Marc Bernstein:Um so, and I've heard that theme and I think that's collaboration is really becoming, you know, it seems like an obvious thing, but it's becoming in vogue, for whatever reasons, because you know it's kind of high tech, high touch. You know you really need to have those kind of relationships, I think, to move forward today. Two quick questions because we're almost out of time. But what are your thoughts about your legacy? What would you like to leave behind as a result of the work you're?
Keith Scandone:doing. You know it's funny. My business partner said he goes. I want you know when I pass away on my gravestone just to say he gave a s**t and I appreciate it. It's simple but honestly, you know I don't have kids. I have a wife and certainly Bill. I'm fortunate with the friends and family around me as well, and I'm sure you have a lot of people you've impacted.

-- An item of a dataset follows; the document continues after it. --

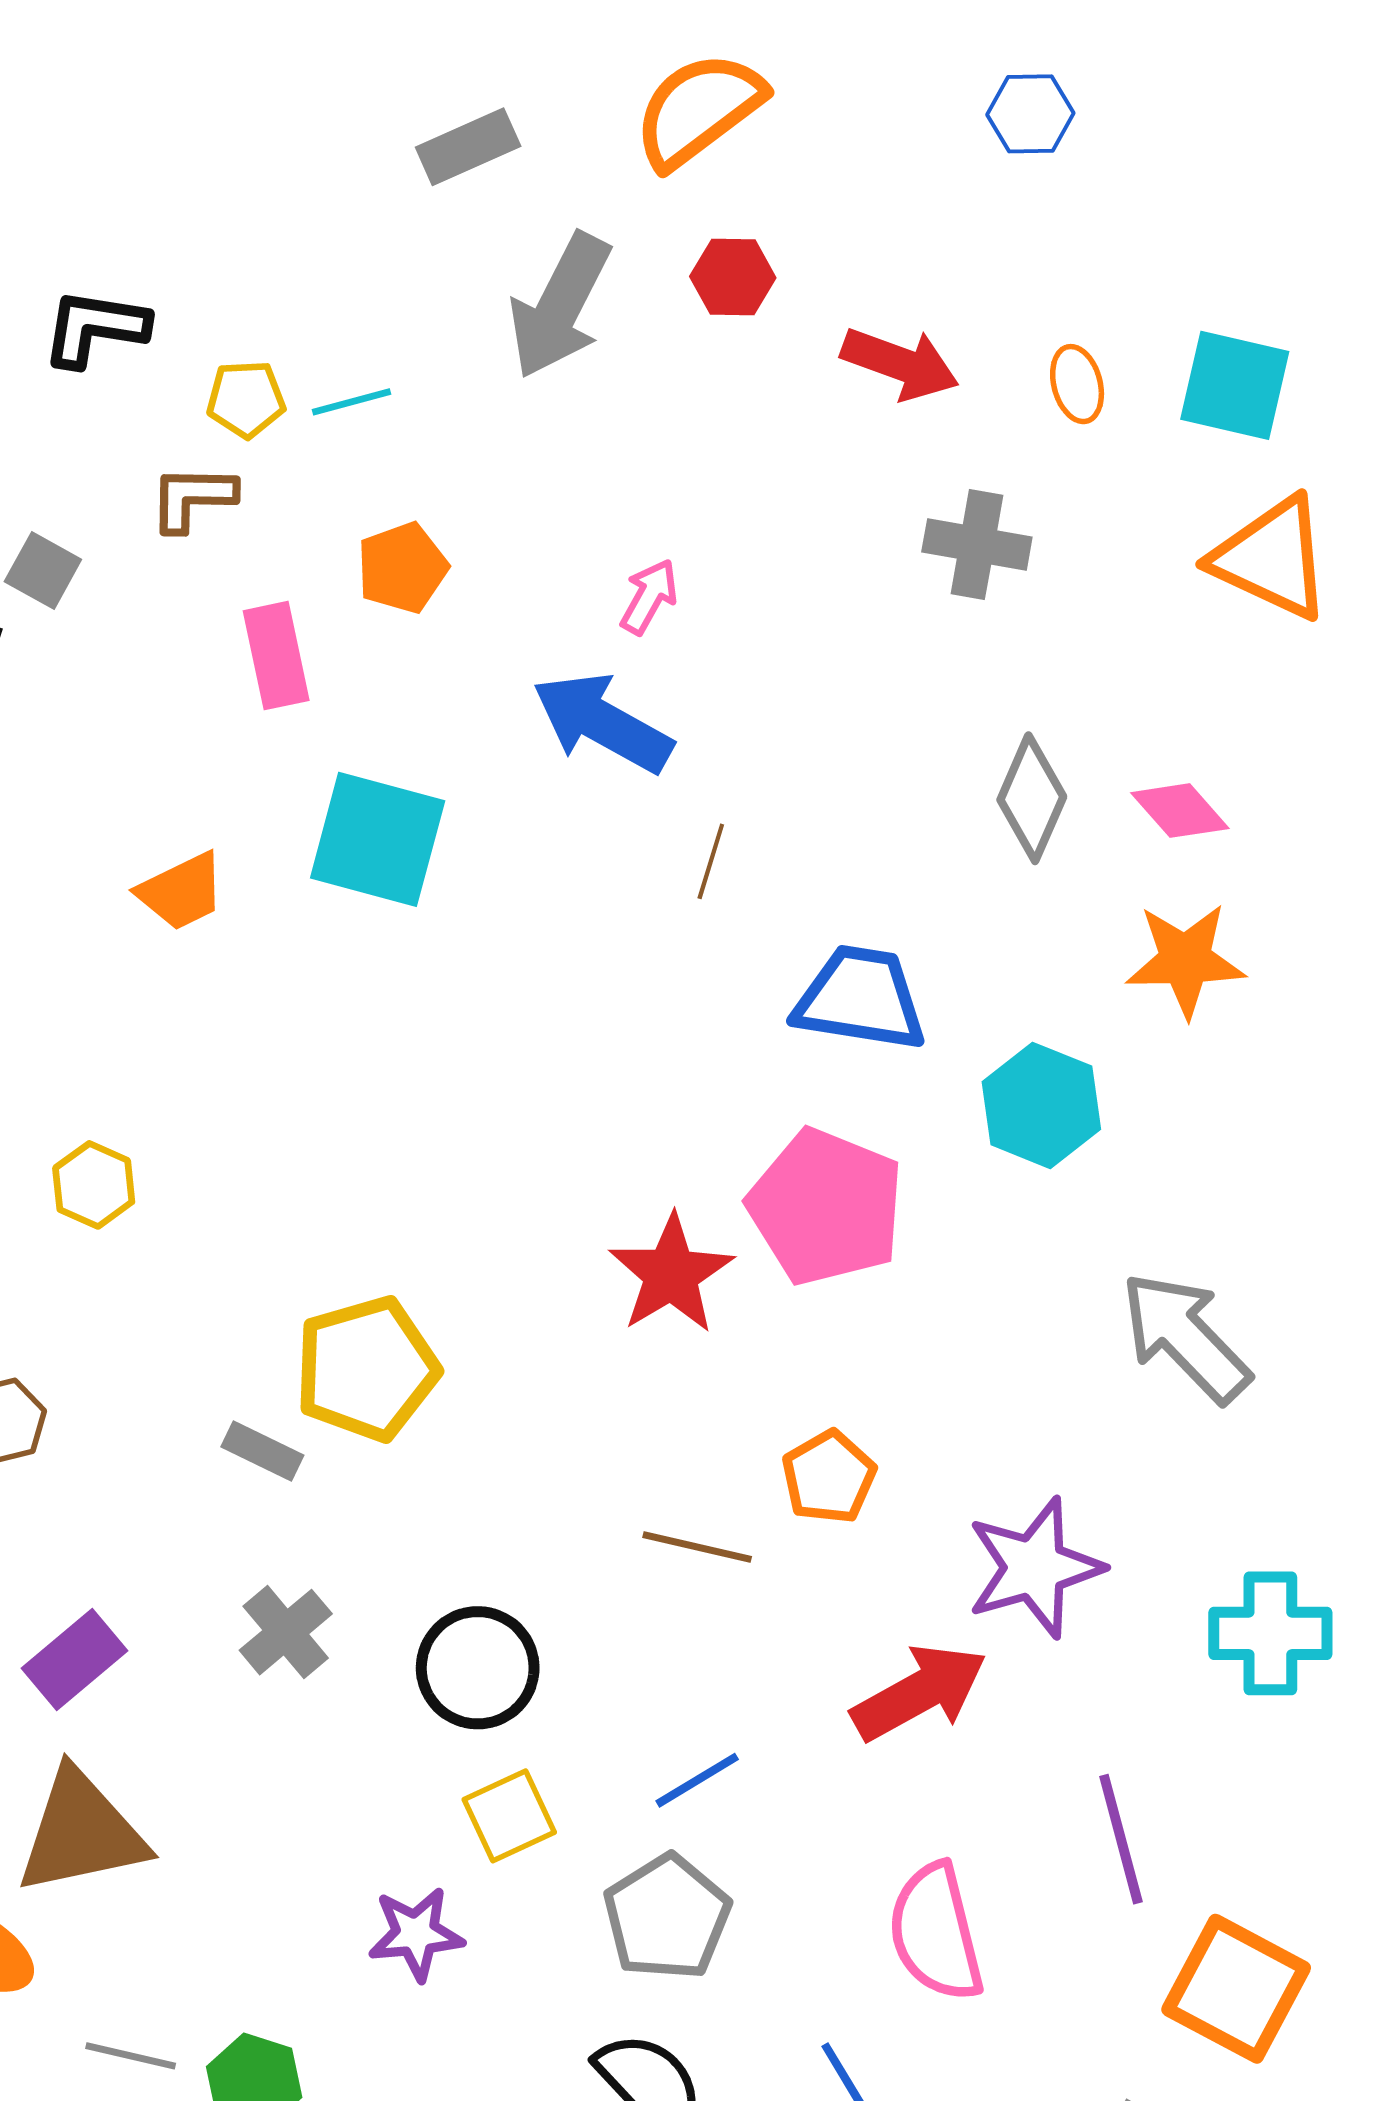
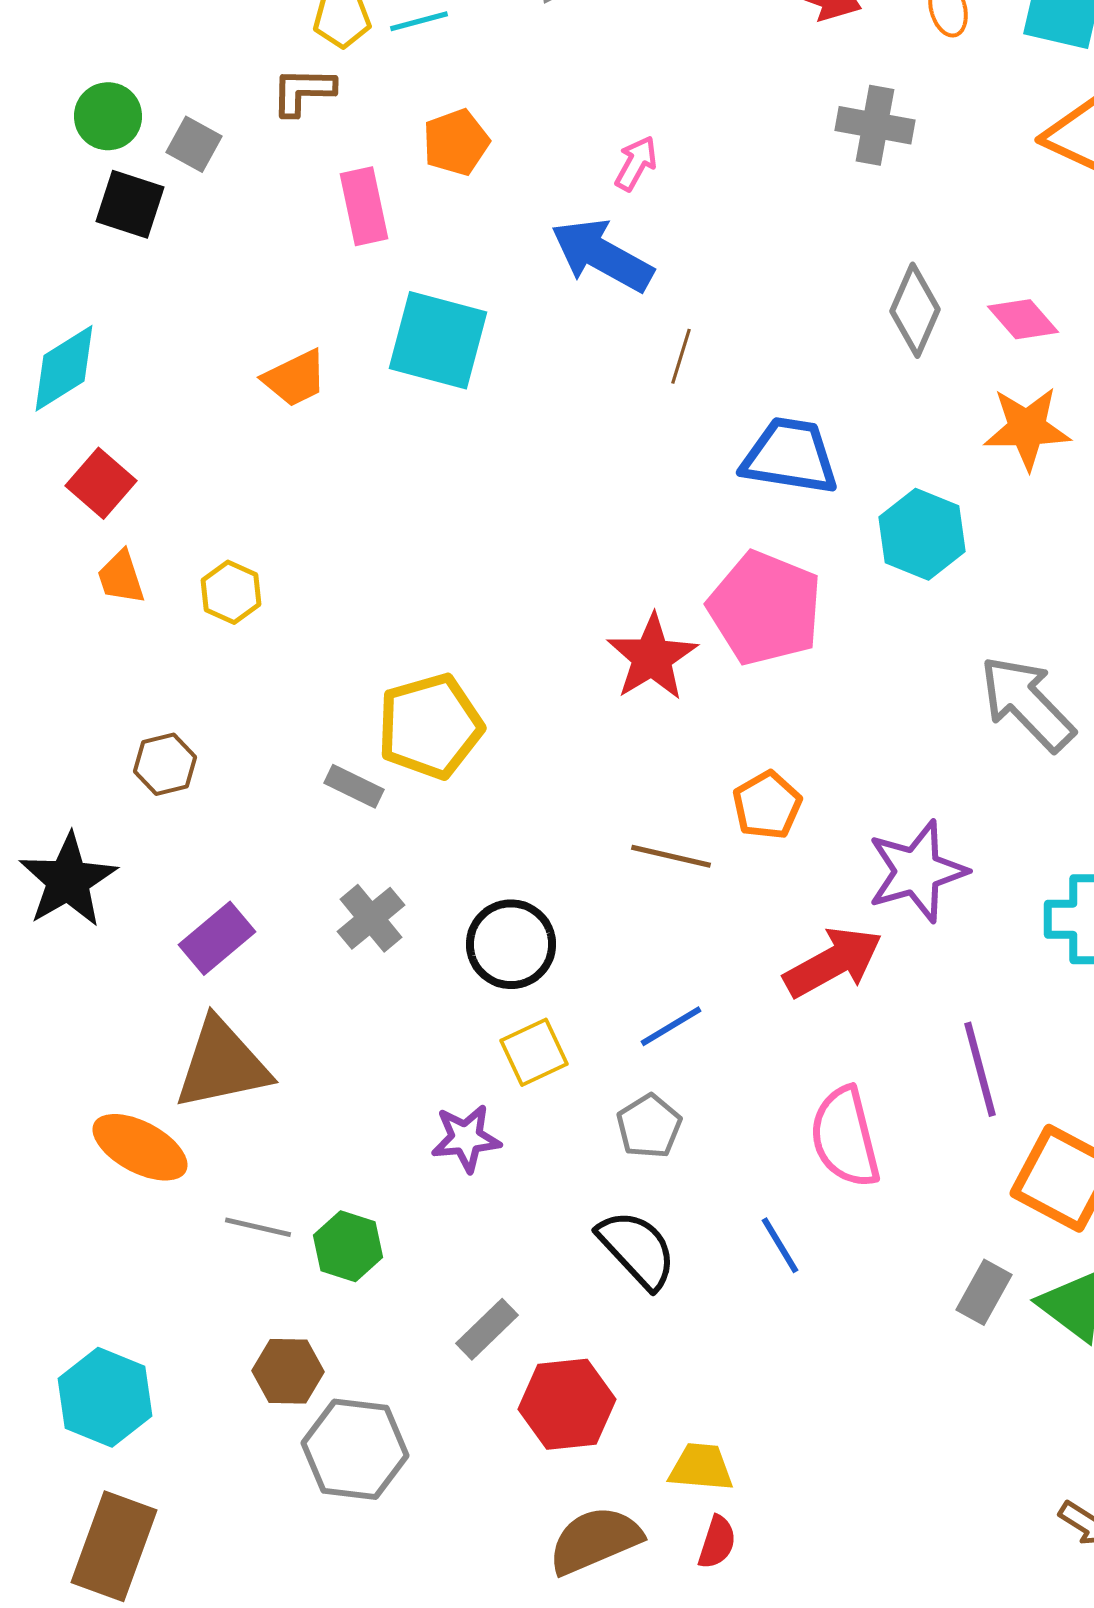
gray pentagon: (667, 1917) -> (649, 1126), size x0.7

Keith Scandone:I think so, and I don't know that I focus so much on legacy Marc. I mean, I really try every day to just do better work and be a better person individually and impact as many people as I possibly can. So, as you mentioned, I'm on the board at Compass Pro Bono, which is fantastic because Compass, which is in actually four cities right now. Basically what they do is they represent several nonprofits in these different cities and they match them with consultants. I mean hundreds of thousands of dollars of work they get for them for free, I mean. So the reason I wanted to join that board is that I'd have potentially a much greater impact being on that board to the greater DC area and to all these potential nonprofits and volunteers as well. Um, and then, as you mentioned, mentoring as well, which I've done, you know, dozens and dozens of times.
Keith Scandone:I'm part of mentor connect, which is a group out of Philadelphia through pact Um, but beyond that, I mean just individually, organically. I just really, uh, I just have this level of kind of one curiosity. I want to meet new people, I want to try new things, I want to experience new environments, um and uh, I want to learn from people, uh, and I want, if, if it, if it helps them, I want to be able to have them learn from me and my journey and my experience and my connections and any opportunities I can provide to them. So I think it's more of a day-to-day thing I look at it versus looking at what my long-term legacy is.
Marc Bernstein:It's wonderful we're out of time. You've said a lot. It's really a great story. Great to have you here, keith, and we'll stay in touch. We'll follow you on your journey as you go along. Great Thanks. So much, Marc, my pleasure.